--- Exercise tasks ---
1. Decide whether each statement agrees with the VGG16 passage. For each, answer yes or no and quote the deciding words of the passage.
(a) The adversarial attacks under study are generated with the Fast Gradient Sign Method.
(b) VGG16 must be trained from scratch before its parameters can be used.
(c) Much research already exists on adversarial attacks aimed at VGG16 models trained on the "Cat vs. Dog" dataset.
2. Using the VGG16 passage, answer each question briefly.
(a) On which dataset are the VGG16 models in the study trained?
(b) What kind of architecture does the passage call VGG16?
(c) In what order are the layers arranged in Figure 1?
3. From the VGG16 passage, return the part starting at "2.1.VGG16 network" and ending at "(Photo/Picture credit: Original).".

Currently, there is limited research on adversarial attacks specifically targeting VGG16 models trained on the "Cat vs. Dog" dataset [4]. Therefore, this paper aims to investigate the performance of VGG16 models trained for cat and dog classification under adversarial attacks, particularly those generated using the Fast Gradient Sign Method (FGSM). This research not only contributes to a deeper understanding of the vulnerabilities of VGG16 when facing adversarial attacks but also holds significance in enhancing the security and reliability of image classification models and addressing potential adversarial threats.

2.Method

2.1.VGG16 network

As shown in Fig. 1, VGG16 is a straightforward and deep convolutional neural network architecture. It consists of 16 convolutional layers and 3 fully connected layers [5]. VGG16 is a pretrained model with parameters that can be loaded directly.

/word/media/image1.png

Figure 1. The structure of VGG16. Each layer is arranged sequentially from left to right and from top to bottom (Photo/Picture credit: Original).

--- Given data ---
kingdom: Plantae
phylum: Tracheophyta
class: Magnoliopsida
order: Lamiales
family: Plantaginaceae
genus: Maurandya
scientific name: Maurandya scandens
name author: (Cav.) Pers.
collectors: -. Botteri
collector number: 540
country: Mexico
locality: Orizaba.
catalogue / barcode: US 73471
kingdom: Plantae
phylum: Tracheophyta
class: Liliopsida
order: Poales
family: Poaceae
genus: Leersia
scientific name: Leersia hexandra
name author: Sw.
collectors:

--- Exercise results ---
1.
(a) Yes: "particularly those generated using the Fast Gradient Sign Method (FGSM)"
(b) No: "VGG16 is a pretrained model with parameters that can be loaded directly."
(c) No: "there is limited research on adversarial attacks specifically targeting VGG16 models trained on the "Cat vs. Dog" dataset"

2.
(a) The "Cat vs. Dog" dataset.
(b) A straightforward and deep convolutional neural network architecture.
(c) Sequentially from left to right and from top to bottom.

3.
2.1.VGG16 network

As shown in Fig. 1, VGG16 is a straightforward and deep convolutional neural network architecture. It consists of 16 convolutional layers and 3 fully connected layers [5]. VGG16 is a pretrained model with parameters that can be loaded directly.

/word/media/image1.png

Figure 1. The structure of VGG16. Each layer is arranged sequentially from left to right and from top to bottom (Photo/Picture credit: Original).